> [REQUIREMENT 1]:
Rewrite the study methods text from "Raters with expertise" to "sessions were omitted.", putting "web survey" in place of "online form".
> [REQUIREMENT 2]:
According to the study methods text, from how many athletes did the motion capture data come?

Study design and ethical approval

The study, where the authors aimed to investigate inter-rater and intra-rater reliability in movement assessments, specifically examining the influence of athletes’ body shapes on these evaluations, was approved by the research ethics board at the University of Ottawa (file no: H-10-19-4983). Experts in orthopedics, physiotherapy, strength and conditioning, kinesiology, and movement performance were recruited as raters for this study. The study utilized motion capture data from 542 athletes to create 630 animations showcasing seven different common screening movements. This approach allowed for a detailed examination of reliability across and within sessions and the exploration of potential weight biases in assessments. Ethical considerations were addressed through informed consent procedures before and after the study, with participants initially unaware of the investigation’s full scope to minimize bias.

Settings and participants

Raters with expertise in orthopedics, physiotherapy, strength and conditioning, kinesiology, and movement performance were recruited for this study. Before data collection started, each rater was asked to fill out an online form providing demographic information including age, gender, job title, years of experience, certifications, and average number of movement assessments performed per day, week, month or year. The consent form outlined the purpose of the study as to examine the inter-rater reliability of the used dataset. To try and obtain unbiased and/or natural reactions, the purposes of examining intra-rater reliability between sessions and within sessions were omitted.

> [DATASET CONTENT]:
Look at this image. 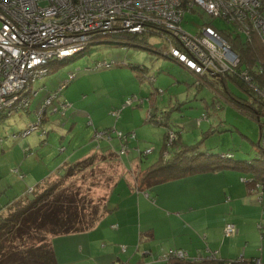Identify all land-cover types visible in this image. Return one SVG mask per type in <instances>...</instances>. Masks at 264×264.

> [CORRECT RESPONSE 1]:
Raters with expertise in orthopedics, physiotherapy, strength and conditioning, kinesiology, and movement performance were recruited for this study. Before data collection started, each rater was asked to fill out an web survey providing demographic information including age, gender, job title, years of experience, certifications, and average number of movement assessments performed per day, week, month or year. The consent form outlined the purpose of the study as to examine the inter-rater reliability of the used dataset. To try and obtain unbiased and/or natural reactions, the purposes of examining intra-rater reliability between sessions and within sessions were omitted.

> [CORRECT RESPONSE 2]:
542 athletes.